#### What you have to do:
Copy out the stretch of the items below from their start through the line that contains "Добавить комментарий", with both ends included. Leave the pictures out of your copy.

#### Dataset:
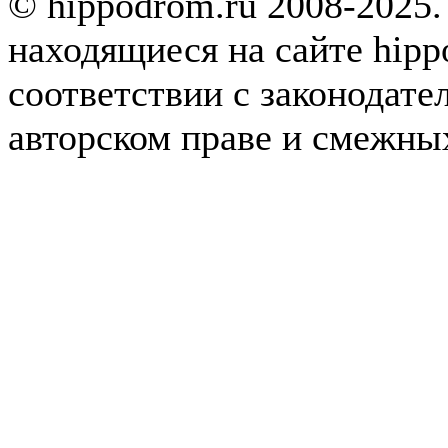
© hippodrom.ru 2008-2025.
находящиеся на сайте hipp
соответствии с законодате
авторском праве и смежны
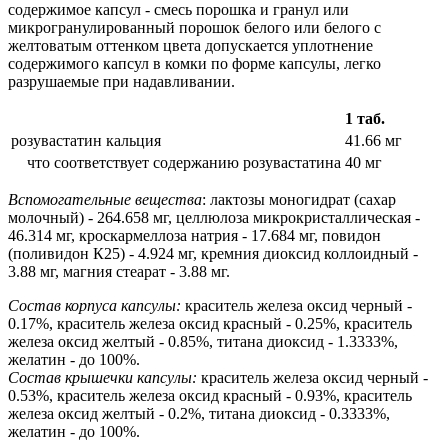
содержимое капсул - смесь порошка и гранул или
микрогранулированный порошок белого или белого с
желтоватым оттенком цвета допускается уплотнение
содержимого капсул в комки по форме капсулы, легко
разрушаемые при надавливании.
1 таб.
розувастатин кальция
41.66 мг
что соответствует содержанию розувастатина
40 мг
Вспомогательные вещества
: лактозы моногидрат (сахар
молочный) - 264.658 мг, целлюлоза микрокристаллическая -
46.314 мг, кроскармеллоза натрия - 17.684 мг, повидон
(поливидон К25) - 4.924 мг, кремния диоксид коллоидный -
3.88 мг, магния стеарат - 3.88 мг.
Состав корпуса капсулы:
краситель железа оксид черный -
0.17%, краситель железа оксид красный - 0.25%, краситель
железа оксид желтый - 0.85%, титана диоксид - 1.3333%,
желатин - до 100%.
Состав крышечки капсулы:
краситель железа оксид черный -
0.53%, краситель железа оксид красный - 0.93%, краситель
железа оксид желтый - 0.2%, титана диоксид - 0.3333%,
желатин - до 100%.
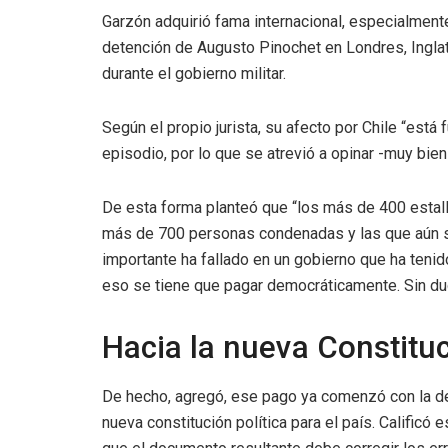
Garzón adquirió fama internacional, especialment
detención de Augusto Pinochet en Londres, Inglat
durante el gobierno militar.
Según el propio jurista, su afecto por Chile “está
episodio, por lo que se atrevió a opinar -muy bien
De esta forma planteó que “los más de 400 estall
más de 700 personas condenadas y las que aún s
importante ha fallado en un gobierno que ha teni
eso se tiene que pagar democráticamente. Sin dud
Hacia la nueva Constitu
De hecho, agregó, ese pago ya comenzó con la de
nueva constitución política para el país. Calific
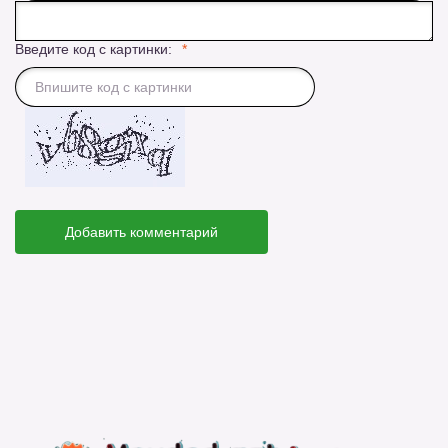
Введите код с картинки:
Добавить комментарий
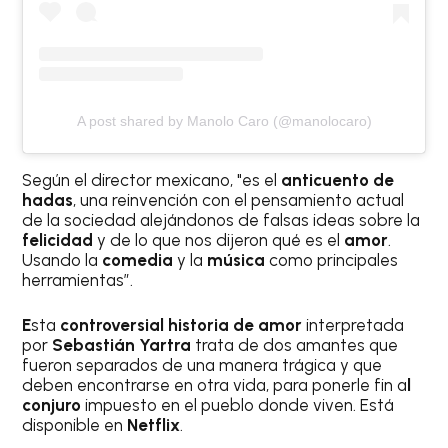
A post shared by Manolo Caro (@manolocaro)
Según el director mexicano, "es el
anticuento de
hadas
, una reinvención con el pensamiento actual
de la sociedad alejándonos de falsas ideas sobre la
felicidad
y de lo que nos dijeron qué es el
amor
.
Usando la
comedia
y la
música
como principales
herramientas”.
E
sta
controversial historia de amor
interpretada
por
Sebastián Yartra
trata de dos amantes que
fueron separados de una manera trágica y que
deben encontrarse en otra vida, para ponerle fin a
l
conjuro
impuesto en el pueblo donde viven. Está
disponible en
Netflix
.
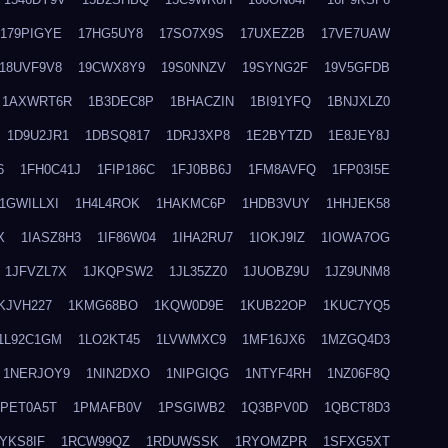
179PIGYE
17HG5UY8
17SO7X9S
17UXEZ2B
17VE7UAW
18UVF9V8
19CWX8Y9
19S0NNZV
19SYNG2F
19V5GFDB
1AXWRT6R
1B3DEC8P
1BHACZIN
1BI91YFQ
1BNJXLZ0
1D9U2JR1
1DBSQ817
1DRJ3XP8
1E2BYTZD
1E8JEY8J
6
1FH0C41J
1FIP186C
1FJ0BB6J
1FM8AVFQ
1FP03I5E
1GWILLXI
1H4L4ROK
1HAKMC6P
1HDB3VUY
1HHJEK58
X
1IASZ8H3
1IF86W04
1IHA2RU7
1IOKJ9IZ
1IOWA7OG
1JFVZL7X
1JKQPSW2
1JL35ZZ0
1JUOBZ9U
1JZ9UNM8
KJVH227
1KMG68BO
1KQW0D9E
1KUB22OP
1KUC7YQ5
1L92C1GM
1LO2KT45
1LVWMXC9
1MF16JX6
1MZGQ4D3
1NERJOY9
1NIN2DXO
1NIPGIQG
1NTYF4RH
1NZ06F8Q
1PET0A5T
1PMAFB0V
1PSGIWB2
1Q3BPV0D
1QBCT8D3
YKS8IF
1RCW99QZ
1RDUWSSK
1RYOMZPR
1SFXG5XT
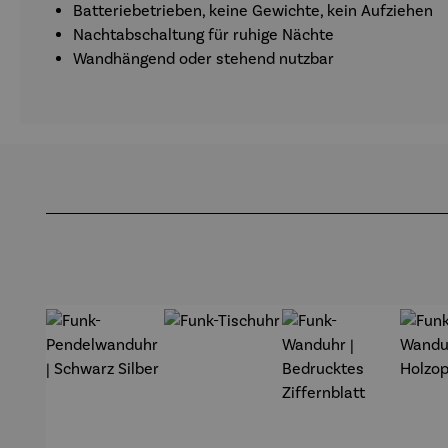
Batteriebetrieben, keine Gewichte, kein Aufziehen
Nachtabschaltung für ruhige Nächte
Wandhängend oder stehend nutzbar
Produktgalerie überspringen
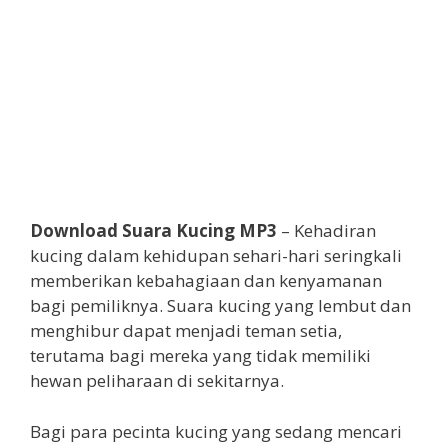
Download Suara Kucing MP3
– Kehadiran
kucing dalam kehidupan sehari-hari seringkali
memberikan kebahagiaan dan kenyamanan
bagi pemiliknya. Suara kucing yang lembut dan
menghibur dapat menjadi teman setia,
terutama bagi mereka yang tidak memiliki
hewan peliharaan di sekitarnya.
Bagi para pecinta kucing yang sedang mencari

#### Exercise solution:
© hippodrom.ru 2008-2025.
находящиеся на сайте hipp
соответствии с законодате
авторском праве и смежны
содержимое капсул - смесь порошка и гранул или
микрогранулированный порошок белого или белого с
желтоватым оттенком цвета допускается уплотнение
содержимого капсул в комки по форме капсулы, легко
разрушаемые при надавливании.
1 таб.
розувастатин кальция
41.66 мг
что соответствует содержанию розувастатина
40 мг
Вспомогательные вещества
: лактозы моногидрат (сахар
молочный) - 264.658 мг, целлюлоза микрокристаллическая -
46.314 мг, кроскармеллоза натрия - 17.684 мг, повидон
(поливидон К25) - 4.924 мг, кремния диоксид коллоидный -
3.88 мг, магния стеарат - 3.88 мг.
Состав корпуса капсулы:
краситель железа оксид черный -
0.17%, краситель железа оксид красный - 0.25%, краситель
железа оксид желтый - 0.85%, титана диоксид - 1.3333%,
желатин - до 100%.
Состав крышечки капсулы:
краситель железа оксид черный -
0.53%, краситель железа оксид красный - 0.93%, краситель
железа оксид желтый - 0.2%, титана диоксид - 0.3333%,
желатин - до 100%.
Garzón adquirió fama internacional, especialment
detención de Augusto Pinochet en Londres, Inglat
durante el gobierno militar.
Según el propio jurista, su afecto por Chile “está
episodio, por lo que se atrevió a opinar -muy bien
De esta forma planteó que “los más de 400 estall
más de 700 personas condenadas y las que aún s
importante ha fallado en un gobierno que ha teni
eso se tiene que pagar democráticamente. Sin dud
Hacia la nueva Constitu
De hecho, agregó, ese pago ya comenzó con la de
nueva constitución política para el país. Calific
Введите код с картинки:
Добавить комментарий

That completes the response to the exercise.